5. Make your investment advisor work experience relevant
The most relevant experience for an investment advisor resume is clearly anything you've done previously in the same sector. If you have that and wish to continue in the industry, then it will often naturally sit at the top of your reverse-chronological resume. It's the experience that matters most to recruiters and, as such, should take up the majority of your effort, not to mention space on the page.
However, investment advice is somewhat unusual in the finance sector as brokerages rarely recruit directly from college. Many individuals who go on to work in the industry often work in a business or sales setting beforehand.
That means that applicants will often boast a diverse set of skills, but the most crucial task is tailoring your experience to the role at hand.
A great investment advisor can sell but can also solve problems, understand different viewpoints and work with their clients' best interests in mind.
When showcasing achievements in previous roles, focus on what you achieved previously that clearly demonstrates these skills.
Naturally, reaching and exceeding sales targets works in any setting.

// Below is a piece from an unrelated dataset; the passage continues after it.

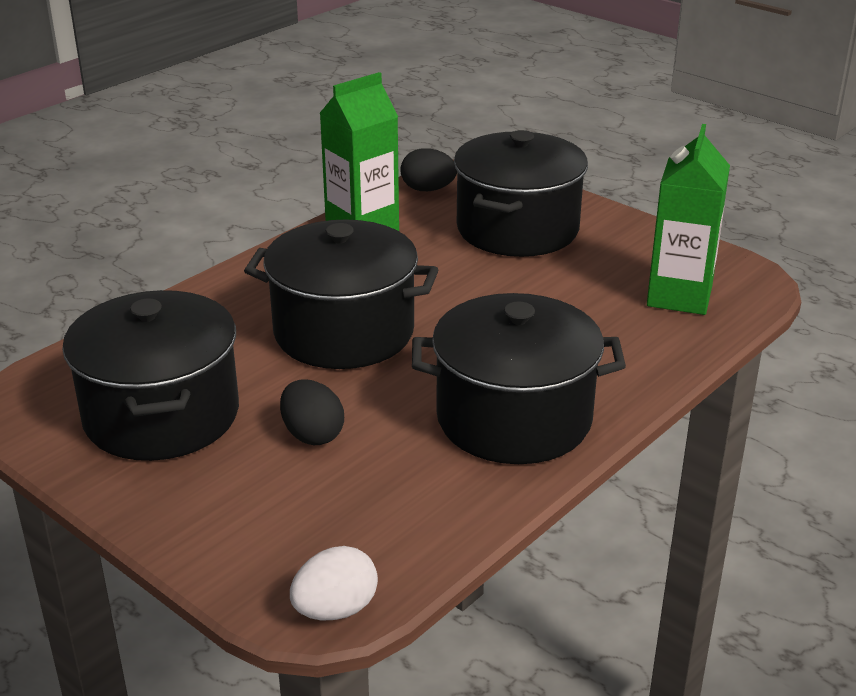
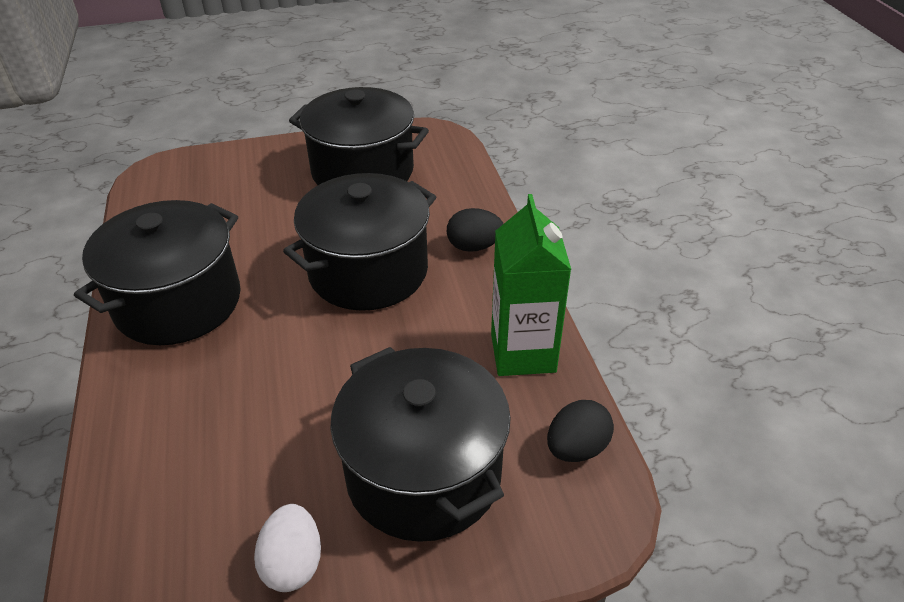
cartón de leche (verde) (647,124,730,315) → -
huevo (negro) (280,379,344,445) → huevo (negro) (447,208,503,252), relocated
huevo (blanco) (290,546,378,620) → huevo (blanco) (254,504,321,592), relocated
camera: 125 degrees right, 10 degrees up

However, if you have the choice between discussing solving a client's problem and making a piece of software more efficient, the former will win out every time.
Investment advisor work experience section example
OnPoint Financial, Inc., Oslo, Norway
- Created market research in order to discover and evaluate potential investment opportunities in compliance with company high standards, policies, and procedures.
- Managed the office, developed and implemented financial strategies, worked on the constant improvement of customer service.
- Executed all trades, achieved and surpassed all revenue and profits goals; managed a portfolio of over $250M EUR.
- Won the Black Diamond Award for the top financial plan.
6. Tailor your hard and soft skills to the role
As you'll have noticed, a great investment advisor resume is all about making the skills, experience, and qualifications you have work best for the job at hand. However, even if you only have the job description to work from, you can better understand how the company operates and its values from other sources.
You only have limited space to work with. Furthermore, hiring managers love evidence. Try not to talk about what you did in general terms. Beating a target by 100% once carries more weight than meeting that same target every day for a year and demonstrates your capabilities in an authentic setting.
With that in mind, when listing hard and soft skills, choose ones that allow you to talk about specific instances of putting those skills to work.
Hard skills for investment advisors include
- Educating and collaborating with clients
- Closing deals
- Providing performance and financial reports
- Knowledge of the investment market
- Financial planning
- Spreadsheets and software
- Presenting to clients and internal stakeholders
Think of times you've demonstrated these skills and prioritize the most impressive ones. If nothing else, they'll be something to talk about when you reach the interview stage!
Don't overlook soft skills, either. Investment advice is an incredibly rounded profession, and employers love to see candidates that note abilities in.
The best soft skills for your investment advisor resume
- Confidence and ambition
- Interpersonal skills
- Written and verbal communication
- Diary management
Don't be tempted to include every last skill you have on your investment advisor resume. Remember that space is limited, and you need to impress in as little time as possible. Decide what will resonate most with the recruiter and combine that with facts and figures to back up your assertions.
Overall, investment advisors are often talented individuals with broad skillsets. Part of the challenge in putting together a resume is often cutting back on what you can do to focus on what you do best. Consider what the ideal investment advisor looks like in your mind, and tailor your resume to bring it as close as possible to what someone looking to hire that person would want to see.